Counterargument: Standardization should be done to support generalizable analytic tools

  • Data standardization, such as with OMOP CDM, serves specific purposes like leveraging standardized analysis tools or ensuring consistent application of analytic codes across databases.
  • OMOP CDM can handle datetime granularity, but the absence of standardized tools for optional datetime fields necessitates custom analytics. Hence CDM 6.0 is not adopted.
  • OMOP CDM supports various data domains and has extensions for imaging; challenges arise from mapping when source vocabularies are not in OHDSI standardized vocabularies.
  • OMOP CDM effectively models measurement values, and tools like ATLAS can use these values; however, standardization issues persist across concepts, units, and values_as_concepts.
  • OMOP CDM also models procedures well, though lack of a procedure hierarchy often requires intensive curation and context-specific code lists.

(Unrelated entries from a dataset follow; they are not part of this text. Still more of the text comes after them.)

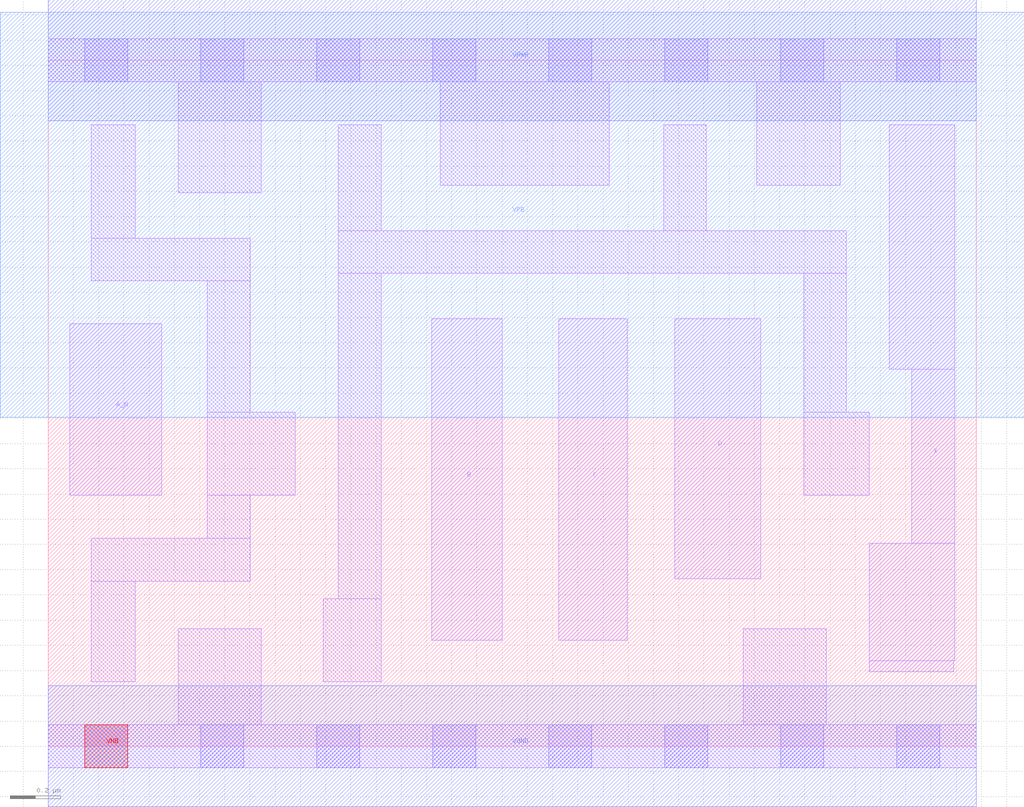
<source format=lef>
# Copyright 2020 The SkyWater PDK Authors
#
# Licensed under the Apache License, Version 2.0 (the "License");
# you may not use this file except in compliance with the License.
# You may obtain a copy of the License at
#
#     https://www.apache.org/licenses/LICENSE-2.0
#
# Unless required by applicable law or agreed to in writing, software
# distributed under the License is distributed on an "AS IS" BASIS,
# WITHOUT WARRANTIES OR CONDITIONS OF ANY KIND, either express or implied.
# See the License for the specific language governing permissions and
# limitations under the License.
#
# SPDX-License-Identifier: Apache-2.0

VERSION 5.7 ;
  NOWIREEXTENSIONATPIN ON ;
  DIVIDERCHAR "/" ;
  BUSBITCHARS "[]" ;
MACRO sky130_fd_sc_hd__and4b_1
  CLASS CORE ;
  FOREIGN sky130_fd_sc_hd__and4b_1 ;
  ORIGIN  0.000000  0.000000 ;
  SIZE  3.680000 BY  2.720000 ;
  SYMMETRY X Y R90 ;
  SITE unithd ;
  PIN A_N
    ANTENNAGATEAREA  0.126000 ;
    DIRECTION INPUT ;
    USE SIGNAL ;
    PORT
      LAYER li1 ;
        RECT 0.085000 0.995000 0.450000 1.675000 ;
    END
  END A_N
  PIN B
    ANTENNAGATEAREA  0.126000 ;
    DIRECTION INPUT ;
    USE SIGNAL ;
    PORT
      LAYER li1 ;
        RECT 1.520000 0.420000 1.800000 1.695000 ;
    END
  END B
  PIN C
    ANTENNAGATEAREA  0.126000 ;
    DIRECTION INPUT ;
    USE SIGNAL ;
    PORT
      LAYER li1 ;
        RECT 2.025000 0.420000 2.295000 1.695000 ;
    END
  END C
  PIN D
    ANTENNAGATEAREA  0.126000 ;
    DIRECTION INPUT ;
    USE SIGNAL ;
    PORT
      LAYER li1 ;
        RECT 2.485000 0.665000 2.825000 1.695000 ;
    END
  END D
  PIN VNB
    PORT
      LAYER pwell ;
        RECT 0.145000 -0.085000 0.315000 0.085000 ;
    END
  END VNB
  PIN VPB
    PORT
      LAYER nwell ;
        RECT -0.190000 1.305000 3.870000 2.910000 ;
    END
  END VPB
  PIN X
    ANTENNADIFFAREA  0.429000 ;
    DIRECTION OUTPUT ;
    USE SIGNAL ;
    PORT
      LAYER li1 ;
        RECT 3.255000 0.295000 3.590000 0.340000 ;
        RECT 3.255000 0.340000 3.595000 0.805000 ;
        RECT 3.335000 1.495000 3.595000 2.465000 ;
        RECT 3.425000 0.805000 3.595000 1.495000 ;
    END
  END X
  PIN VGND
    DIRECTION INOUT ;
    SHAPE ABUTMENT ;
    USE GROUND ;
    PORT
      LAYER met1 ;
        RECT 0.000000 -0.240000 3.680000 0.240000 ;
    END
  END VGND
  PIN VPWR
    DIRECTION INOUT ;
    SHAPE ABUTMENT ;
    USE POWER ;
    PORT
      LAYER met1 ;
        RECT 0.000000 2.480000 3.680000 2.960000 ;
    END
  END VPWR
  OBS
    LAYER li1 ;
      RECT 0.000000 -0.085000 3.680000 0.085000 ;
      RECT 0.000000  2.635000 3.680000 2.805000 ;
      RECT 0.170000  0.255000 0.345000 0.655000 ;
      RECT 0.170000  0.655000 0.800000 0.825000 ;
      RECT 0.170000  1.845000 0.800000 2.015000 ;
      RECT 0.170000  2.015000 0.345000 2.465000 ;
      RECT 0.515000  0.085000 0.845000 0.465000 ;
      RECT 0.515000  2.195000 0.845000 2.635000 ;
      RECT 0.630000  0.825000 0.800000 0.995000 ;
      RECT 0.630000  0.995000 0.980000 1.325000 ;
      RECT 0.630000  1.325000 0.800000 1.845000 ;
      RECT 1.090000  0.255000 1.320000 0.585000 ;
      RECT 1.150000  0.585000 1.320000 1.875000 ;
      RECT 1.150000  1.875000 3.165000 2.045000 ;
      RECT 1.150000  2.045000 1.320000 2.465000 ;
      RECT 1.555000  2.225000 2.225000 2.635000 ;
      RECT 2.440000  2.045000 2.610000 2.465000 ;
      RECT 2.755000  0.085000 3.085000 0.465000 ;
      RECT 2.810000  2.225000 3.140000 2.635000 ;
      RECT 2.995000  0.995000 3.255000 1.325000 ;
      RECT 2.995000  1.325000 3.165000 1.875000 ;
    LAYER mcon ;
      RECT 0.145000 -0.085000 0.315000 0.085000 ;
      RECT 0.145000  2.635000 0.315000 2.805000 ;
      RECT 0.605000 -0.085000 0.775000 0.085000 ;
      RECT 0.605000  2.635000 0.775000 2.805000 ;
      RECT 1.065000 -0.085000 1.235000 0.085000 ;
      RECT 1.065000  2.635000 1.235000 2.805000 ;
      RECT 1.525000 -0.085000 1.695000 0.085000 ;
      RECT 1.525000  2.635000 1.695000 2.805000 ;
      RECT 1.985000 -0.085000 2.155000 0.085000 ;
      RECT 1.985000  2.635000 2.155000 2.805000 ;
      RECT 2.445000 -0.085000 2.615000 0.085000 ;
      RECT 2.445000  2.635000 2.615000 2.805000 ;
      RECT 2.905000 -0.085000 3.075000 0.085000 ;
      RECT 2.905000  2.635000 3.075000 2.805000 ;
      RECT 3.365000 -0.085000 3.535000 0.085000 ;
      RECT 3.365000  2.635000 3.535000 2.805000 ;
  END
END sky130_fd_sc_hd__and4b_1
END LIBRARY

</source>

Considering he history of the CDM, its original design was done prior to some major advancements in databases.

  • Increase in variety of data types
  • Horizontal over vertical scaling
  • Polyglot persistence to support more data domains and types of analysis - where relational, graph, nosql databases are all used depending on their strengths for analysis.
  • Improved privacy techniques like differential privacy.

It would be worthwhile to examine how these advancements would address some of these points in any redesign.

Also, this is an older paper, but I think the points are still valid today regarding the need for alignment to ontologies to improve analytic tools.

Ceusters, Werner, and Jonathan Blaisure. “A Realism-Based View on Counts in OMOP’s Common Data Model.” In pHealth, pp. 55-62. 2017. (link)

@Gowtham_Rao:

What’s the discrepancy? Why not “Standardize all health care data to OMOP to support generalizable analytical tools”?

I like that idea. That means you are not done with your ETL if you put the data in OMoP. You are only done when Atlas (for example) fully understands (conformity of vocabulary and ETL conventions) and is able to use all the data intended to be analyzed (complete)